LXVII. – «Après avoir vu sa bien-aimée nue dans sa couche, montrant à ses draps une nuance plus blanche que le blanc, quel est celui dont les yeux avides n'inspirent pas à ses autres sens le désir d'une égale jouissance? quel est l'homme assez lâche pour ne pas avoir le courage de s'approcher du feu quand il fait froid?

LXVIII. – «Laisse-moi donc excuser ton coursier, aimable enfant, et apprends de lui, je t'en conjure, à profiter de la félicité qui s'offre à toi. Quand je resterais muette, sa conduite suffirait à t'instruire. Oh! apprends à aimer; la leçon en est facile; une fois qu'on la sait, on ne l'oublie jamais.

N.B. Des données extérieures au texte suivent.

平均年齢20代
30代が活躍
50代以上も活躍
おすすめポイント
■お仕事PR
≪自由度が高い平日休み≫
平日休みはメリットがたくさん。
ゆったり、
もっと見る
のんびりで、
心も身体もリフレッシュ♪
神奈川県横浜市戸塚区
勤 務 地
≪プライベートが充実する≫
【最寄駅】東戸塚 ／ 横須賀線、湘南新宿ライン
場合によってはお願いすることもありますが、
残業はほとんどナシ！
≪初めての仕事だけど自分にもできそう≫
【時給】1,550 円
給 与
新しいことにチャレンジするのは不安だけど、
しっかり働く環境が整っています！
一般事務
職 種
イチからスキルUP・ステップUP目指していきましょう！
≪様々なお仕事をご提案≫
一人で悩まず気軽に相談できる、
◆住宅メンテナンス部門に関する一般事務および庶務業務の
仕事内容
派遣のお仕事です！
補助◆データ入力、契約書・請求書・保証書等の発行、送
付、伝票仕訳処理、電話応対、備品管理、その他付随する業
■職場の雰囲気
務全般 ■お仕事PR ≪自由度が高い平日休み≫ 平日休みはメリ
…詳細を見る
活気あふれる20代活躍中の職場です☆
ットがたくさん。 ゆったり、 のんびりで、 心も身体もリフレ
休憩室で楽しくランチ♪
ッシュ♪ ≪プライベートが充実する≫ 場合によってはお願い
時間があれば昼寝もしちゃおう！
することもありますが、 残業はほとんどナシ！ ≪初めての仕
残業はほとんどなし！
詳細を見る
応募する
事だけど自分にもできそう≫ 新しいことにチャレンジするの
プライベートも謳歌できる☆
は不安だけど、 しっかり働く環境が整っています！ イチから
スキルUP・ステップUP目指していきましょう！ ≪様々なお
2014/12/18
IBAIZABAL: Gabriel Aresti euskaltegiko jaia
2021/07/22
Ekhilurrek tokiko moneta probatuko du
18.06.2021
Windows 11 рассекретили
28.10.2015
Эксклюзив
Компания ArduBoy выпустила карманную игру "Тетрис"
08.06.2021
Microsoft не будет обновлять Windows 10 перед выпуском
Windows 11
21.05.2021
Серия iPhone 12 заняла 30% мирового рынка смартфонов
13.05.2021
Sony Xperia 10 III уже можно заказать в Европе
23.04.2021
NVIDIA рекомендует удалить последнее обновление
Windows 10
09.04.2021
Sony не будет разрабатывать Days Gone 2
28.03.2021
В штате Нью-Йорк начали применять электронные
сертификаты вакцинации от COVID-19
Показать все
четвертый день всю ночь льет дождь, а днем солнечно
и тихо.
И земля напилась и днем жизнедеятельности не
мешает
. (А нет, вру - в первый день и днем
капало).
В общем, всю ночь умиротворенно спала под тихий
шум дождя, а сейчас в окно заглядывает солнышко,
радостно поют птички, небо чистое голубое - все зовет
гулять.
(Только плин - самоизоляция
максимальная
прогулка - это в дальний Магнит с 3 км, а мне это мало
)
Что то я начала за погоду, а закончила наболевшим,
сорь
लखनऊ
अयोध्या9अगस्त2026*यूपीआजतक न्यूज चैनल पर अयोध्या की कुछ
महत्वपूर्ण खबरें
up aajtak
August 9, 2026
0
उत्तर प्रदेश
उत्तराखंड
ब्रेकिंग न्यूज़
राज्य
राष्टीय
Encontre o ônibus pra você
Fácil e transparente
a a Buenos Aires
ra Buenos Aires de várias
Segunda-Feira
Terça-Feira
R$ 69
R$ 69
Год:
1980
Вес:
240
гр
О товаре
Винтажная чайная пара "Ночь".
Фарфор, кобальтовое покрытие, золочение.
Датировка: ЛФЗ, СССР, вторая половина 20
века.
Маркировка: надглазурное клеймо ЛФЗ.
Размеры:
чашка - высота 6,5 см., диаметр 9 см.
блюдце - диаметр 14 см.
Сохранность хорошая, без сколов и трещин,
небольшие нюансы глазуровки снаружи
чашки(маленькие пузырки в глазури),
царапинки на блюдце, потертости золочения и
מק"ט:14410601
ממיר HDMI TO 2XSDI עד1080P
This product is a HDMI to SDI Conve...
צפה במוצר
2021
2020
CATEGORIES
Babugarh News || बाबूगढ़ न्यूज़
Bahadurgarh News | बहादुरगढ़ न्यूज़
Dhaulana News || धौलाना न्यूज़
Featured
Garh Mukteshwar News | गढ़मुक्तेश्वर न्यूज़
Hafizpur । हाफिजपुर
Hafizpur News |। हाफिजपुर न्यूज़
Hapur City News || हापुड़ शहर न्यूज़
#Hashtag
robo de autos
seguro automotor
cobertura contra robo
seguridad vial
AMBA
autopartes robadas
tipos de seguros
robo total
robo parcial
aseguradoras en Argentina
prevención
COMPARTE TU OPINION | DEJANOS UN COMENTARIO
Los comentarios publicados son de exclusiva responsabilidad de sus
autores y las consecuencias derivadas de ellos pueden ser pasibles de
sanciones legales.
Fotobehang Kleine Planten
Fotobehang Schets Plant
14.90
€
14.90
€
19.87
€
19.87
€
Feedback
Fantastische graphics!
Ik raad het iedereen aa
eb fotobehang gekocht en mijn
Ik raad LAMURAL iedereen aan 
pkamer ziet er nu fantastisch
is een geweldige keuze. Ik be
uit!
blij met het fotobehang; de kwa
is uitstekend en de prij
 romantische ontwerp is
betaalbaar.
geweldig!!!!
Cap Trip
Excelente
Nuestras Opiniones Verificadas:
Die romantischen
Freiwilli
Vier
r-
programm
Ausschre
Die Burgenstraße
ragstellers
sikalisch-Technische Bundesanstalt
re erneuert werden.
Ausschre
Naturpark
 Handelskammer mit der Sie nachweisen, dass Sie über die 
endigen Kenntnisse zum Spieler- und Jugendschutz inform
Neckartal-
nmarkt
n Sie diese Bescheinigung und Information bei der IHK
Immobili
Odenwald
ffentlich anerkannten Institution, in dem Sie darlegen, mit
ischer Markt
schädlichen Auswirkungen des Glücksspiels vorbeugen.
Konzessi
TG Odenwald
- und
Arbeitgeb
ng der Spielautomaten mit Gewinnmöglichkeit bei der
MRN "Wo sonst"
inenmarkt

LXIX. – «Je ne connais pas l'amour, dit-il, je ne veux pas le connaître, à moins que ce ne soit un sanglier: alors je lui ferai la chasse. C'est un gros emprunt, je ne veux pas faire de dettes. Je n'ai d'autre amour que l'amour d'en mal parler, car j'ai entendu dire que c'était une vie dans la mort, et qu'on riait et qu'on pleurait de la même haleine.

LXX. – «Qui porte un habit mal fait et non fini? qui cueille le bouton avant que les feuilles soient poussées? Si les choses qui croissent sont mutilées elles se flétrissent dans leur fleur, et n'ont plus aucune valeur. Le poulain qui est monté et chargé dans sa jeunesse perd sa fierté et jamais ne devient fort.

LXXI. – «Vous me faites mal à la main en la pressant. Séparons-nous, et laissons ce vain sujet et ces frivoles discours. Levez le siége que vous avez mis devant mon coeur inflexible; il n'ouvrira point ses portes aux alarmes de l'amour: renoncez à vos voeux, à vos larmes feintes, à vos flatteries; car elles n'ont point d'effet lorsque le coeur est jeune.